[seqfan] Re: Nice nontrivial integer sequence

Mon Mar 6 20:39:35 CET 2023

On Sun, Mar 05, 2023 at 05:27:32PM -0500, Arthur O'Dwyer wrote:

> I confirm these results, using a C++ program that I wrote without looking
> at Christian's C program. (Now I've looked, and I think we converged to the
> same basic data structures... except that Christian doesn't even need to
> store the list of `i` values? Ah, yes, now I see; that's clever. Updated
> mine.)
> https://quuxplusone.github.io/blog/2023/03/05/oeis-a360447/
> has my C++ program and results up to a(96), at which point I, also, run out
> of memory.

Awesome! I made some more observations, and I think I have one more
term.

My sum array is too big, 2N is the biggest sum we could get, but we'll
never need them anyway. So sum[N+1] is enough. 
(You only use half the size? That's really neat!
I realized we only need the intervall [i..2*i], but didn't see how to
use that.)
With careful programming we don't need 2N to fit into the ints we use,
so I could go to 4 billion terms with some swapping (3.7 billions
without swapping).

This is my new update_sum function:

---------------------------
void update_sum(T n, T o){
  T s, d, od, p, q;
  if (N-n<o)
    return;
  s = n+o;
  d = (n>o) ? n-o : o-n;
  p=sum[s];
  if(!p){
    sum[s]=n;
    return;
  }
  q=s-p;
  od = (p>q) ? p-q : q-p;
  if (d<od)
    sum[s]=n;
}
--------------------------

Unsurprisingly, this also speeds up the computation, and I got another
substantial performance increase from changing
  q=next[p];
in the main function to
  q=i-p;
(even though it still writes to that same location in the next step).
Now I'm at 30 seconds for 2 billion terms (using an i5 12500 processor).

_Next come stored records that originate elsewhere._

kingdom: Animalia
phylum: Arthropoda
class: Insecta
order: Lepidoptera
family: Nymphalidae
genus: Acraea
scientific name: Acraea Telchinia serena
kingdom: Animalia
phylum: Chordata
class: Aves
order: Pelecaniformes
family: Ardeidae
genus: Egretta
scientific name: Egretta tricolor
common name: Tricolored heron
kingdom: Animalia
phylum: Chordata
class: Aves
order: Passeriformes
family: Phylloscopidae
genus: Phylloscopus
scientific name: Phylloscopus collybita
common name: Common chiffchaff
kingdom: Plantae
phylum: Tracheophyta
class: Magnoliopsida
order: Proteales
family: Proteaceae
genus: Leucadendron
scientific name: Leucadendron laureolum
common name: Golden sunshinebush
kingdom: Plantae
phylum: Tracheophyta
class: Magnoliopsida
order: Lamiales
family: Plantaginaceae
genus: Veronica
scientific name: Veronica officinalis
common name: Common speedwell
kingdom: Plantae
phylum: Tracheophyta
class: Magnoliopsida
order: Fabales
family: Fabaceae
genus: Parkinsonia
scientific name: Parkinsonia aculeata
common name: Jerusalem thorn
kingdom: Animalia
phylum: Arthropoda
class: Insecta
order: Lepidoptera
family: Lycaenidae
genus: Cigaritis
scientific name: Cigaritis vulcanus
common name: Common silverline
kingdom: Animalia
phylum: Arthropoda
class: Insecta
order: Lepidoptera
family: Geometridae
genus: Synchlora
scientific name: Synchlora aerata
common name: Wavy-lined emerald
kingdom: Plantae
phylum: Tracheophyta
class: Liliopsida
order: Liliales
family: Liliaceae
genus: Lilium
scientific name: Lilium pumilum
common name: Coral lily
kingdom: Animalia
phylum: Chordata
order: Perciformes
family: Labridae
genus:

We almost don't need the list!
If we ignore the position of the 2 (or handle it differently), it is
only used when a stable term is found and we need to see what the next
potential stable term is. So just storing the first 200 elements of the
list is plenty enough! But that needs a different data structure. If
we have a bigger int type, we might want to spend a high bit to indicate
whether the number is in the short list.

But there is also another option: we only need one array of size N!
When we handle i, the list so far contains the numbers smaller than i,
and all sums we get or care about are bigger than i. So we can put
both in one array.
(I haven't implemented any of this so I may be missing something...)

Another thing I noticed is that we can detect stable terms earlier. If n
is the last stable term and m is the next term in the list, we wait
until we process n+m. But we can declare m stable as soon as we find a
pair p,q with p+q=n+m and smaller difference.
I didn't change my stable detection code, but searched through the list
after all terms were added.

After 3.7 or 4 billion terms, the number in the list after the 96th
stable term, 1'345'208'697, is 3'672'819'155. Their sum is
5'018'027'852. The list contains the pair 3.112.447.655 and 1.905.580.197
which have the same sum and a smaller difference.
So 3'672'819'155 is the 97th stable term.
The next term in the list is 2'327'610'458, the sum 6'000'429'613 does
not appear so far as sum of other pairs.

Just above 6 billion should be possible with 40 bit integers and 32G
memory with the one array method...

All the best
Christian